El sitio que más me gusta en su interior es la capilla de Sainte-Geneviéve, patrona de París, aunque procedente de Nanterre, y cuyo nombre llevo. Se abre en el ábside y hacia allí me dirigí después de mi conversación con el padre Hugo. Al arrodillarme les dije a mis damas que me dejaran sola. Se sentaron en el escalón más bajo de la entrada a la capilla, a cierta distancia, y no dejaron de hablar en susurros hasta que me volví y les dije:

– Haríais bien si recordarais que estáis en la casa de Dios y no cotilleando en una esquina. Rezad o marchaos.

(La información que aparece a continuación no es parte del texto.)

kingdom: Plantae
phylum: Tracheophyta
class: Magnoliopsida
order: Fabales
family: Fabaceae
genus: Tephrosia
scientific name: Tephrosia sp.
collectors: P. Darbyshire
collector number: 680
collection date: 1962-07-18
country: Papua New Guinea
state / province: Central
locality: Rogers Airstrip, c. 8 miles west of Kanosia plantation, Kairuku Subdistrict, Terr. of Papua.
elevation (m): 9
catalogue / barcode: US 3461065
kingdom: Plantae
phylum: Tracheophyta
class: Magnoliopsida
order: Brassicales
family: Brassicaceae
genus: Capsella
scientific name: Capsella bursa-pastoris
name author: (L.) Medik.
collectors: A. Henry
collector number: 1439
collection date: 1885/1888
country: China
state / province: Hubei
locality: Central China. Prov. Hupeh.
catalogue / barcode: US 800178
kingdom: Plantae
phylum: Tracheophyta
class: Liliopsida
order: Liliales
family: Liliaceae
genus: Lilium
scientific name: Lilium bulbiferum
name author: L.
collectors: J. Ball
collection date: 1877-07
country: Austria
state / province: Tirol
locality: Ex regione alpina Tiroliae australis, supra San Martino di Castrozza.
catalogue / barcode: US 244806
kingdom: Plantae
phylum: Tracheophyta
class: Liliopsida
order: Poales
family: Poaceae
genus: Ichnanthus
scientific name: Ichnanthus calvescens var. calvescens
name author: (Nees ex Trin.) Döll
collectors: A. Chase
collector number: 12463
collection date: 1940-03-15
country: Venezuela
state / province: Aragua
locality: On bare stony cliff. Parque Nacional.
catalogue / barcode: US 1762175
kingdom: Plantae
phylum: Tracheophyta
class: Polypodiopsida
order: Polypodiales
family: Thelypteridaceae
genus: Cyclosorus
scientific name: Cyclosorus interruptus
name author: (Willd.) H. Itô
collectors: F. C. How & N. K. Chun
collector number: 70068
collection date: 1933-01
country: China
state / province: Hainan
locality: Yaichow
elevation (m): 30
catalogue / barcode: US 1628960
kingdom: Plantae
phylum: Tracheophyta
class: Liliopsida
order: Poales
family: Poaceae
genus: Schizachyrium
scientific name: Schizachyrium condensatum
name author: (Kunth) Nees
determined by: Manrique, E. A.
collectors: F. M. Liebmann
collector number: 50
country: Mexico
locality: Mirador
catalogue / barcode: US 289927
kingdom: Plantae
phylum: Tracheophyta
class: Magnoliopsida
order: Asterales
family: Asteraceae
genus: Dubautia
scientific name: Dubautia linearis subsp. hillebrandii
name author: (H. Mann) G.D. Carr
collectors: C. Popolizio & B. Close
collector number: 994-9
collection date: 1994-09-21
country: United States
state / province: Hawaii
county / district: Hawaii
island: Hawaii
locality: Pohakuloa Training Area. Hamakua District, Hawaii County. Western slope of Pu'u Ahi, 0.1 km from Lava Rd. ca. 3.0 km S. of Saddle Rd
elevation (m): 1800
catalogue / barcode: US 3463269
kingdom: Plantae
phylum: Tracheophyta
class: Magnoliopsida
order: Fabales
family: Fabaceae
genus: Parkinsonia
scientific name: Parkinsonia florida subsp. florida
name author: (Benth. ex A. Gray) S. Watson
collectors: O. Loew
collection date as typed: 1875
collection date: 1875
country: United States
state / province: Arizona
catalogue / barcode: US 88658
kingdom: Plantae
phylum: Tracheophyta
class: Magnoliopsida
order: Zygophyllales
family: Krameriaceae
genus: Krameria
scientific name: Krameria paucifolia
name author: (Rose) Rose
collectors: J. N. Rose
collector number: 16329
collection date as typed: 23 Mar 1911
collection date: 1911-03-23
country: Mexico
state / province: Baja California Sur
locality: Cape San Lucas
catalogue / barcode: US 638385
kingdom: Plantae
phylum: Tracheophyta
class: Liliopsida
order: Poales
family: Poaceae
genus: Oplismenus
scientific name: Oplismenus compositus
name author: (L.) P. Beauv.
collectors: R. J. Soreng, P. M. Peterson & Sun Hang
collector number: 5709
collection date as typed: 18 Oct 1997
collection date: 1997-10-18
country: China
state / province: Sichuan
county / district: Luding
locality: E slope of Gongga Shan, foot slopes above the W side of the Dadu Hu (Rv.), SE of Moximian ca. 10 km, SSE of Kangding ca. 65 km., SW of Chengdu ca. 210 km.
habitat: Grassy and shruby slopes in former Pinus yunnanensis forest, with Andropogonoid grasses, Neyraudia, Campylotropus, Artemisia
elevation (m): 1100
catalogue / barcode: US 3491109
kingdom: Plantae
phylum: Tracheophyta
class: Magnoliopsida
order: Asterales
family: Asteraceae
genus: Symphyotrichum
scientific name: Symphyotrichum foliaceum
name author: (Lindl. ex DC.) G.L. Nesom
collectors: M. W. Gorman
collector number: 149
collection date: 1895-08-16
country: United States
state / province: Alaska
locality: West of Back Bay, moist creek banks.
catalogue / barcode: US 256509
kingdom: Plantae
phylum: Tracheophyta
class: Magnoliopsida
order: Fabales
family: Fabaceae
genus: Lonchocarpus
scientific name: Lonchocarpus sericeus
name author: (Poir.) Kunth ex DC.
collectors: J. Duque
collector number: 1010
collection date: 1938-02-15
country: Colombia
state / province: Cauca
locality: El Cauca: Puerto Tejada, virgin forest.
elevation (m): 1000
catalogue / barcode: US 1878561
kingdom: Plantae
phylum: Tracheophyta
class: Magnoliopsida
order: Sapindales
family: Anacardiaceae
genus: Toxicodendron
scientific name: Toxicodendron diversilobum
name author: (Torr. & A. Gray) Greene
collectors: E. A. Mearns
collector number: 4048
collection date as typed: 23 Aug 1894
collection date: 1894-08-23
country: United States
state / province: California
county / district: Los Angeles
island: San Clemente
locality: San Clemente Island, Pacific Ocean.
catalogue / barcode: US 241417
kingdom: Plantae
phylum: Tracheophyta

Todas bajaron la cabeza, aunque Béatrice se me quedó mirando un instante con esos ojos suyos. Le devolví la mirada con fijeza hasta que también ella inclinó la cabeza y cerró los ojos. Cuando vi que por fin movía los labios para decir una oración, me volví hacia el interior de la capilla.

Por mi parte no recé, sino que contemplé las dos ventanas con vidrieras que representan escenas de la vida de la Virgen. Ya no veo tan bien como en otros tiempos y no distinguía las figuras, sólo los colores, los azules y los rojos, los verdes y los marrones. Me descubrí contando las flores amarillas que cubrían el borde de los cristales y me pregunté qué serían.